Staring through the steel mesh, taking it all in, my primary impression was how dark it was “outside,” in the night, away from prison. There is little darkness or shade in prison. Jack Murphy told me once that when flying across the country at night, he could identify isolated prisons from a long way off, square beacons of orange light beaming into the night sky. They burn cell lights all day long, and at night between 11 PM and 5:30 AM, cut the main fluorescents, but leave on dimmer “night lights.” It is never dark. One of the rules of the Geneva Convention regarding treatment of prisoners forbids “sleep deprivation” and the use of constant illumination as torture. It works. Those rules apparently don’t apply to us. With the lights, the racket, the slamming and clanging of steel doors, day and night, a twenty-minute nap is a luxury.

But “outside,” on the street, the absence of light, the darkness, struck me with its immensity. Mere blocks from the prison, twisting down a narrow, two-laned street without streetlights, tall trees on either side blocked off the sky and the dim light of the moon. I thought of the weekend visitors, the women,—wives, mothers, lovers—who parked on a sidestreet in the pitch-dark early every Saturday and Sunday morning, waiting for 7:30 AM, when they were allowed to enter the prison parking lot and wait for 9:00 AM visits. For the first time I realized the depths of their love, commitment, and sacrifice, to sit, alone, in that forbidding darkness, out of love. It gave me pause. Why can’t they be able to park in a safe parking lot?

The hospital at Lake Butler was as it always has been, filled with sick and dying prisoners. It’s not difficult to figure out which of these sad cases are nearing the end. One observation I made though, is the D.O.C. is actually doing a pretty good job concerning health care and treatment. The nurses and doctors are competent and professional, and patiently responded to my list of questions.

The highlight of the trip came along a lonely stretch of Highway 100, out in the middle of nowhere, when the van driver squashed a freshly-killed skunk. There was no mistaking what it was. The van instantly filled with choking musk. If the military could mass-produce skunk scent and drop it on al Quaida positions, the insurgents would quickly come out gagging, and surrender.

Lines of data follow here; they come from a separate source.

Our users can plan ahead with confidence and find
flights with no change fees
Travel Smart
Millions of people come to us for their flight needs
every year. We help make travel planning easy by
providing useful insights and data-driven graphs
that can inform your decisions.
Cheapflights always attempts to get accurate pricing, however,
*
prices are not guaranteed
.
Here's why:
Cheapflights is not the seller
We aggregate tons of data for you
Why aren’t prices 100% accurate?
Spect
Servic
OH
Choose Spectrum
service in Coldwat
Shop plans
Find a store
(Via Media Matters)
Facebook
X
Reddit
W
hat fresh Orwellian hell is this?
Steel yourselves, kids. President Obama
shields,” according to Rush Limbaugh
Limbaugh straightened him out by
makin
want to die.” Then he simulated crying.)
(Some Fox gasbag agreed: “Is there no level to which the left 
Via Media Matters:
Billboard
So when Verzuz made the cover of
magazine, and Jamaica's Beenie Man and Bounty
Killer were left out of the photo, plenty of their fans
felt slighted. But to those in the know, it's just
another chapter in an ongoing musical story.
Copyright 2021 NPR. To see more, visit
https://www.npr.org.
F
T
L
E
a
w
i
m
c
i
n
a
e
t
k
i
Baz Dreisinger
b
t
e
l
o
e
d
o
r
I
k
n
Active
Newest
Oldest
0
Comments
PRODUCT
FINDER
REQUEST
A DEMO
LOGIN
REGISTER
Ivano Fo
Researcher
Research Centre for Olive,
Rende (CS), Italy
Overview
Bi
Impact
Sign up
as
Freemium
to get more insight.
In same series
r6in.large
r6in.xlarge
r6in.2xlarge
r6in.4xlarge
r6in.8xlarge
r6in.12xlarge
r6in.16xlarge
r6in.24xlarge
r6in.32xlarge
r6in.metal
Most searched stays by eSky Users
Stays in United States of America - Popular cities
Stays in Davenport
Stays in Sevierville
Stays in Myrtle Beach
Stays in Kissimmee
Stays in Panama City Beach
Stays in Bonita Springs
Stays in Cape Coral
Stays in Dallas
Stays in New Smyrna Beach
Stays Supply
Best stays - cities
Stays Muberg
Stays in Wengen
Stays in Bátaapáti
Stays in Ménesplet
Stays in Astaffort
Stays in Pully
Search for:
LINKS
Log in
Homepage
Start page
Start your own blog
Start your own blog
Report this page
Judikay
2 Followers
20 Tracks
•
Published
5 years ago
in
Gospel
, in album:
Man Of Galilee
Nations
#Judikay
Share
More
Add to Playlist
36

Several days later my wrists and ankles are still bruised and swollen from the steel restraints. Another word of advice—don’t ride in vans for hours in manacles, waist chains, or leg irons. It’s hell if your nose itches or you need to scratch your head. When the doctor examined me, he was concerned about the long, red bruises and abrasions on my wrists. I told him they were from the handcuffs, not skin cancer. He frowned at that.

Speaking of scratching, it seems many prisons are plagued with frequent outbreaks of some kind of skin disease colloquially known as the “itchy-scratchies,” for want of a better diagnosis. Last week one dorm filled with wheelchair prisoners, old men, and other impaired people was quarantined for three days with the “itchy-scratchies.” I should have known better than to mention that—now I have to scratch! Don’t you just hate that?